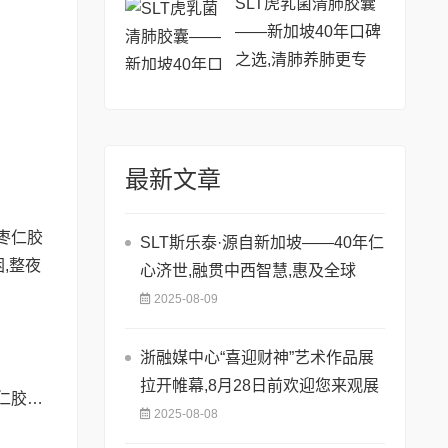
SLT虎乳菌清肺胶囊
——新加坡40年口碑
之选,清肺养肺更专
业!
最新文章
SLT斯乐泰·源自新加坡——40年仁
心济世,融贯中西智慧,惠及全球
2025-08-09
浙融媒中心“喜迎财神”艺术作品展
拉开帷幕,8月28日前欢迎您来观展
彻夜难眠?SLT酸枣仁胶囊——让你躺下就困,整夜安睡到天亮!
2025-08-08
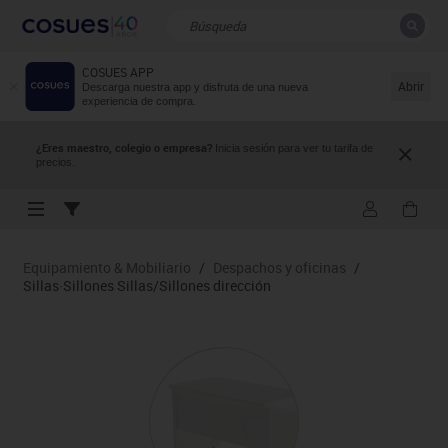
COSUES APP
CERRAR
Resultados de la búsqueda
Abrir
Descarga nuestra app y disfruta de una nueva
experiencia de compra.
¿Eres maestro, colegio o empresa?
Inicia sesión para ver tu tarifa de
precios.
Equipamiento & Mobiliario
/
Despachos y oficinas
/
Sillas·Sillones Sillas/Sillones dirección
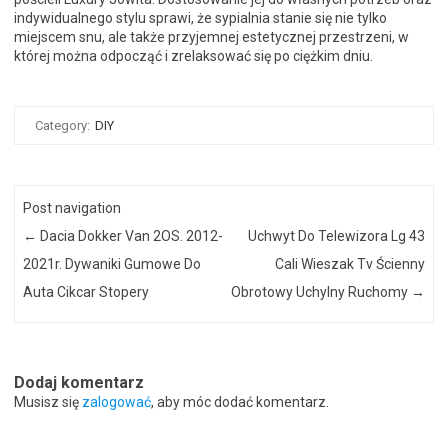
indywidualnego stylu sprawi, że sypialnia stanie się nie tylko
miejscem snu, ale także przyjemnej estetycznej przestrzeni, w
której można odpocząć i zrelaksować się po ciężkim dniu.
Category:
DIY
Post navigation
←
Dacia Dokker Van 2OS. 2012-
Uchwyt Do Telewizora Lg 43
2021r. Dywaniki Gumowe Do
Cali Wieszak Tv Ścienny
Auta Cikcar Stopery
Obrotowy Uchylny Ruchomy
→
Dodaj komentarz
Musisz się
zalogować
, aby móc dodać komentarz.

INSTRUCTION:
Reproduce the text of every record above line for line, with no changes. Omit the pictures from your answer.

EXERCISE OUTPUT:
SLT虎乳菌清肺胶囊
——新加坡40年口碑
之选,清肺养肺更专
业!
最新文章
SLT斯乐泰·源自新加坡——40年仁
心济世,融贯中西智慧,惠及全球
2025-08-09
浙融媒中心“喜迎财神”艺术作品展
拉开帷幕,8月28日前欢迎您来观展
彻夜难眠?SLT酸枣仁胶囊——让你躺下就困,整夜安睡到天亮!
2025-08-08
COSUES APP
CERRAR
Resultados de la búsqueda
Abrir
Descarga nuestra app y disfruta de una nueva
experiencia de compra.
¿Eres maestro, colegio o empresa?
Inicia sesión para ver tu tarifa de
precios.
Equipamiento & Mobiliario
/
Despachos y oficinas
/
Sillas·Sillones Sillas/Sillones dirección
indywidualnego stylu sprawi, że sypialnia stanie się nie tylko
miejscem snu, ale także przyjemnej estetycznej przestrzeni, w
której można odpocząć i zrelaksować się po ciężkim dniu.
Category:
DIY
Post navigation
←
Dacia Dokker Van 2OS. 2012-
Uchwyt Do Telewizora Lg 43
2021r. Dywaniki Gumowe Do
Cali Wieszak Tv Ścienny
Auta Cikcar Stopery
Obrotowy Uchylny Ruchomy
→
Dodaj komentarz
Musisz się
zalogować
, aby móc dodać komentarz.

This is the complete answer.